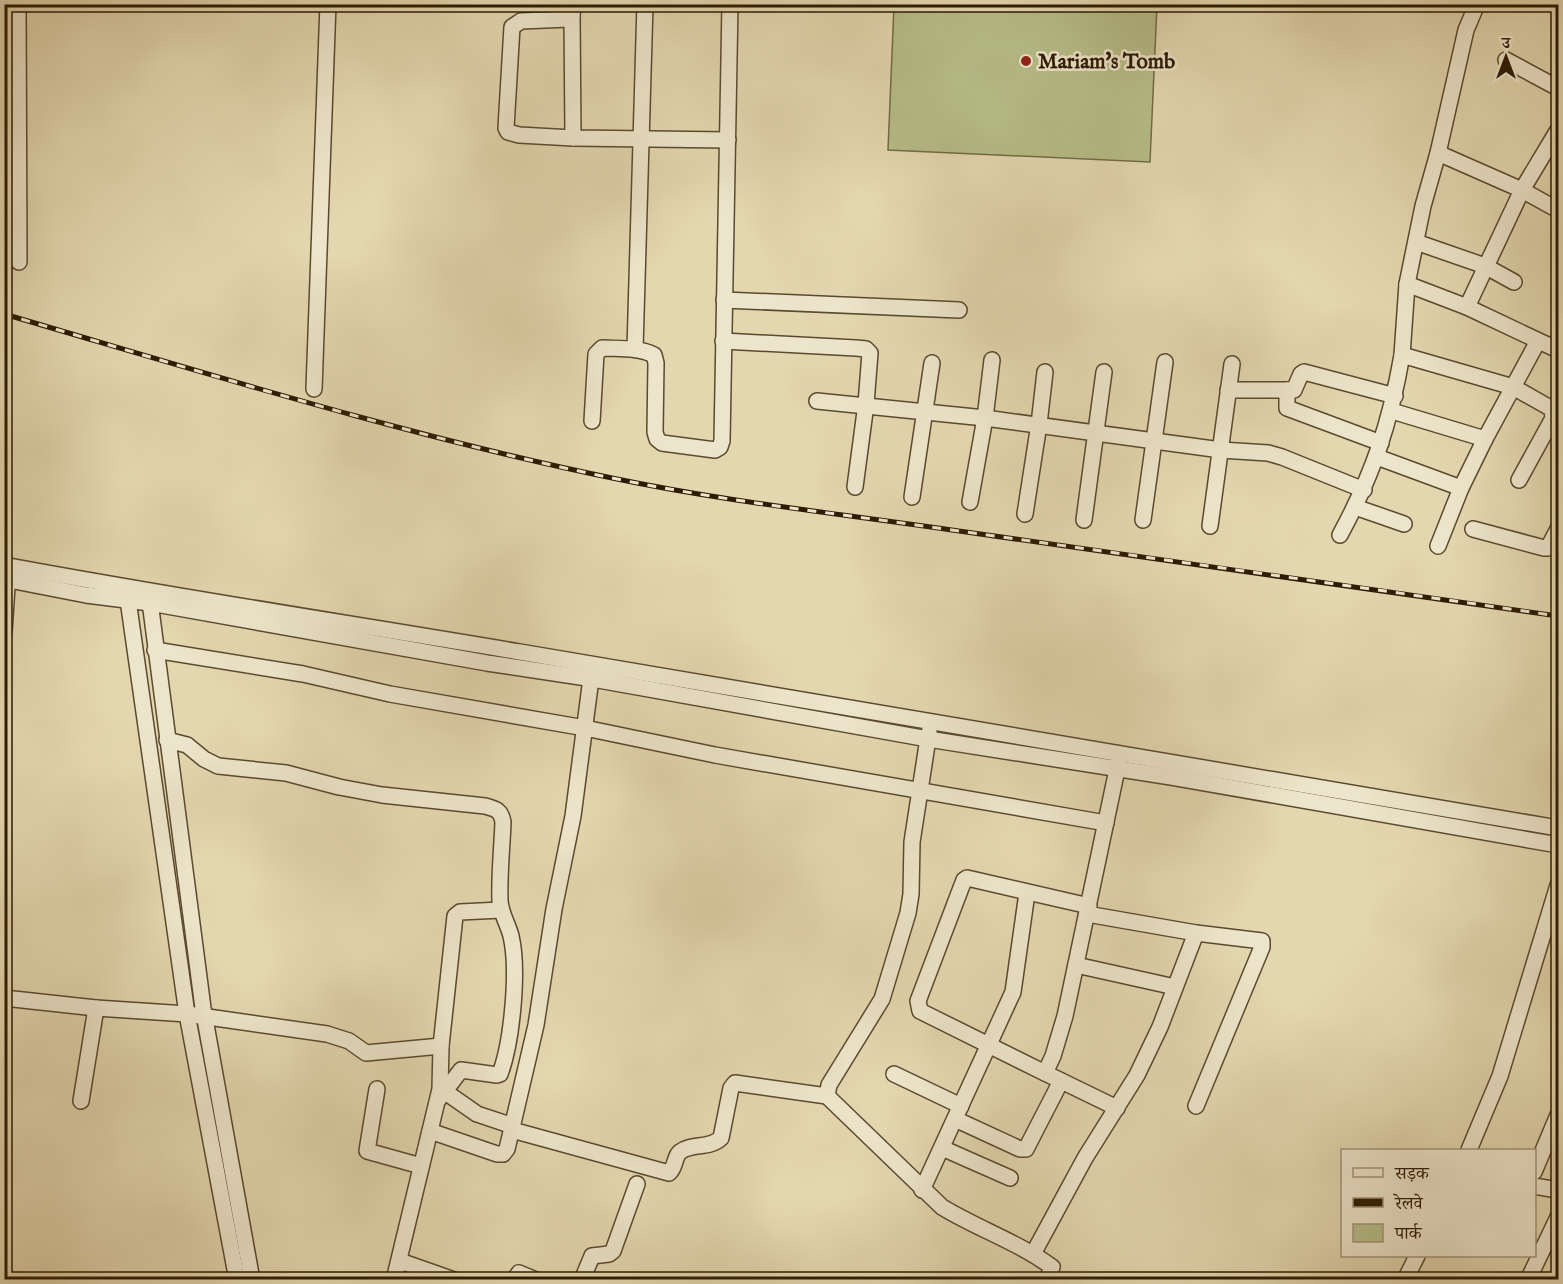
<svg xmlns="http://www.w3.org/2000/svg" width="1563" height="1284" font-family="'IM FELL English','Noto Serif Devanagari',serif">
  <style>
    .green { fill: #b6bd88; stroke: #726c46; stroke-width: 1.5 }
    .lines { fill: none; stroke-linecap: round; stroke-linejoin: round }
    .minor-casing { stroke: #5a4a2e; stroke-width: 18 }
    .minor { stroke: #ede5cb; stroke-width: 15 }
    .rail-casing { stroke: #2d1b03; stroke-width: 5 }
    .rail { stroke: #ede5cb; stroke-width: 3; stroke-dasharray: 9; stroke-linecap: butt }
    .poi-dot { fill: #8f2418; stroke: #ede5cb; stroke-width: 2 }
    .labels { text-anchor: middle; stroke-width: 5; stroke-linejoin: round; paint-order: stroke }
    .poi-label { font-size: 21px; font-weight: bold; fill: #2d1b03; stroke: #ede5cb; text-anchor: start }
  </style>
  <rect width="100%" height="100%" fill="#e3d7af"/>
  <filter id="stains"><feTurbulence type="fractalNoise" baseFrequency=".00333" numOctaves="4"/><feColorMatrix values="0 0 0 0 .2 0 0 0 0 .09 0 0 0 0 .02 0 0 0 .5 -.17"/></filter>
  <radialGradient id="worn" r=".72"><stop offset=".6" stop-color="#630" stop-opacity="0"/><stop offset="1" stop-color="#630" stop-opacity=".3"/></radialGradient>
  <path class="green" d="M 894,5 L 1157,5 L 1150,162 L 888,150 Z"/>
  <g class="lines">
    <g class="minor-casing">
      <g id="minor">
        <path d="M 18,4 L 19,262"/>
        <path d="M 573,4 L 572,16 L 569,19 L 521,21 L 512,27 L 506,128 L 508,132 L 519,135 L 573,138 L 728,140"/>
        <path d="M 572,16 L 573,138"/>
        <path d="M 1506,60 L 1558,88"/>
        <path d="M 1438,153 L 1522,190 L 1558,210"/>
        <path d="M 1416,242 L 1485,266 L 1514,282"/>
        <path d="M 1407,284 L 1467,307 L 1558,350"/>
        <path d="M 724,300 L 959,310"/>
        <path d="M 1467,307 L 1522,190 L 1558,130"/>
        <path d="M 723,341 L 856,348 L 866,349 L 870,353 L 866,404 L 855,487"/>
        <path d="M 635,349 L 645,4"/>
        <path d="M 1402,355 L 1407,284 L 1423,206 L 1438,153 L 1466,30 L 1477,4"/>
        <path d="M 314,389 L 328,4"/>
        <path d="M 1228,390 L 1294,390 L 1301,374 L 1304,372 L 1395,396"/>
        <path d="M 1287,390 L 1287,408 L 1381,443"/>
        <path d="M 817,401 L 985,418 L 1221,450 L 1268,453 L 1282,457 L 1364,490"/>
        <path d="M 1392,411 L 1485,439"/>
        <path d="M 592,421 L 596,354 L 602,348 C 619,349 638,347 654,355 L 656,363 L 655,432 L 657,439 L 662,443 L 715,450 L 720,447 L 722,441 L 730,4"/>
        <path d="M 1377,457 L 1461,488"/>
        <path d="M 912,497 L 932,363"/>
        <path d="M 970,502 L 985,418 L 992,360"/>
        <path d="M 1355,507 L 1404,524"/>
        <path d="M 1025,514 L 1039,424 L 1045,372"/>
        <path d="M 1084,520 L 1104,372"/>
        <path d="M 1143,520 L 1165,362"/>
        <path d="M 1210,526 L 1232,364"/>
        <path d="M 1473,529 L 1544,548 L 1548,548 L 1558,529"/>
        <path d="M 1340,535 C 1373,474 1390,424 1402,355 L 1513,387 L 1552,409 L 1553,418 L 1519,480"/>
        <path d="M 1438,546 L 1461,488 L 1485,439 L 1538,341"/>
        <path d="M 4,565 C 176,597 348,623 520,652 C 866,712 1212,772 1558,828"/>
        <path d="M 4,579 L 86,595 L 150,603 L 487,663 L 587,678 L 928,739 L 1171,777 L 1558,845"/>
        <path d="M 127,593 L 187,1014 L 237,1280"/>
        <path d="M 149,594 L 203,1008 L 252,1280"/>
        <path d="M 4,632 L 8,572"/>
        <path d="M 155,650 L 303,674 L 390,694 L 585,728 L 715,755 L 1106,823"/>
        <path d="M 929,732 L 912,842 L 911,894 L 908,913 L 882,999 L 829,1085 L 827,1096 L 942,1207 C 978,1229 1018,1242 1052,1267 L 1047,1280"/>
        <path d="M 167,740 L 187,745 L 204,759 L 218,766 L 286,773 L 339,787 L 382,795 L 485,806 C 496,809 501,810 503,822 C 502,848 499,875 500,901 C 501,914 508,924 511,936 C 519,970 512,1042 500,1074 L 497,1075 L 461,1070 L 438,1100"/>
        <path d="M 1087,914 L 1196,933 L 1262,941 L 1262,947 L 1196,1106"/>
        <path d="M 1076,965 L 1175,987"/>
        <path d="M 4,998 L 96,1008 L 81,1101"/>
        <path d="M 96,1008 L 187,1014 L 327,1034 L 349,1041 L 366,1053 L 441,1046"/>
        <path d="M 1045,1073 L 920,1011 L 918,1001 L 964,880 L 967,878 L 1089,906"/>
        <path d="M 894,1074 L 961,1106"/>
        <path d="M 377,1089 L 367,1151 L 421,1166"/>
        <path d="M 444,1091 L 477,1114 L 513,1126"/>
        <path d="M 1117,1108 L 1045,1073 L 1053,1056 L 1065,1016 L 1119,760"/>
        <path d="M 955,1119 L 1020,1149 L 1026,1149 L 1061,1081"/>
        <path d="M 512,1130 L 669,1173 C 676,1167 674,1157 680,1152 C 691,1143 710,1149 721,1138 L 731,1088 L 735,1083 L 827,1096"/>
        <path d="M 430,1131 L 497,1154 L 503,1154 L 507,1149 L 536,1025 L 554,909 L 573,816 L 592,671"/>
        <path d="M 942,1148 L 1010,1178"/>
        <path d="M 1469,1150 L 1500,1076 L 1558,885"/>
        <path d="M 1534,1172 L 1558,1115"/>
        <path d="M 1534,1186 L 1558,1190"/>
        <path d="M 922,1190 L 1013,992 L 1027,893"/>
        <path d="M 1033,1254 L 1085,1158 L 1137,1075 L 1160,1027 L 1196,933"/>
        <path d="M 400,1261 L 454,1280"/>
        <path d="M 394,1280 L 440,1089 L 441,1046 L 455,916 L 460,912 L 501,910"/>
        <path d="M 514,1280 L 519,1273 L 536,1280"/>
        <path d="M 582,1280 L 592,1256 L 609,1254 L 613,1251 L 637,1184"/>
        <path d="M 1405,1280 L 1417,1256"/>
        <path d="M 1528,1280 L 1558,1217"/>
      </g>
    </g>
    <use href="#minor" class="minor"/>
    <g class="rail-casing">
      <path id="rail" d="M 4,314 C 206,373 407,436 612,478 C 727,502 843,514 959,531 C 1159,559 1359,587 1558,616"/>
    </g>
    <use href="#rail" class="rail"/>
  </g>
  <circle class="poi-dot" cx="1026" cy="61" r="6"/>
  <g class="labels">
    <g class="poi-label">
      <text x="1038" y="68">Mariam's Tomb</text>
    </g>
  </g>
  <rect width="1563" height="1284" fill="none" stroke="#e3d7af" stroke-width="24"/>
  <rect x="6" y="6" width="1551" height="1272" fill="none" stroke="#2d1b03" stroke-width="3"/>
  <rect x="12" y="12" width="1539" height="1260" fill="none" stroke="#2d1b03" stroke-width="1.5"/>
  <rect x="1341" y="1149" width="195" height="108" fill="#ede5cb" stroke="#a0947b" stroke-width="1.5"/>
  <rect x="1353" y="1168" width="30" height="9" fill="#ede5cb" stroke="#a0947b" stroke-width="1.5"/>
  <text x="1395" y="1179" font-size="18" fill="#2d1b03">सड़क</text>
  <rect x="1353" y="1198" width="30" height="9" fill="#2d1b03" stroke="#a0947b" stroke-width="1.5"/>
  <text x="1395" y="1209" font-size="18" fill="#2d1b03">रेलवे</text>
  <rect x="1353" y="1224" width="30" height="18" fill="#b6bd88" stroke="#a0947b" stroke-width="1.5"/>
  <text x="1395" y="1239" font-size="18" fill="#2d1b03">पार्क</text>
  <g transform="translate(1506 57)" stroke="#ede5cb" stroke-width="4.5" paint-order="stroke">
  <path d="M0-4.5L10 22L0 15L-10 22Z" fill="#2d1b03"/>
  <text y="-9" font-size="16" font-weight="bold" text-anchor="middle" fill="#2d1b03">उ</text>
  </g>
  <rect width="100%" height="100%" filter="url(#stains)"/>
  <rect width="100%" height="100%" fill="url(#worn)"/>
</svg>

WHAT THE TASK REQUIRES: Check each line of the records for the string "labels" and copy those that have it.

SOLUTION TO THIS EXERCISE:
    .labels { text-anchor: middle; stroke-width: 5; stroke-linejoin: round; paint-order: stroke }
  <g class="labels">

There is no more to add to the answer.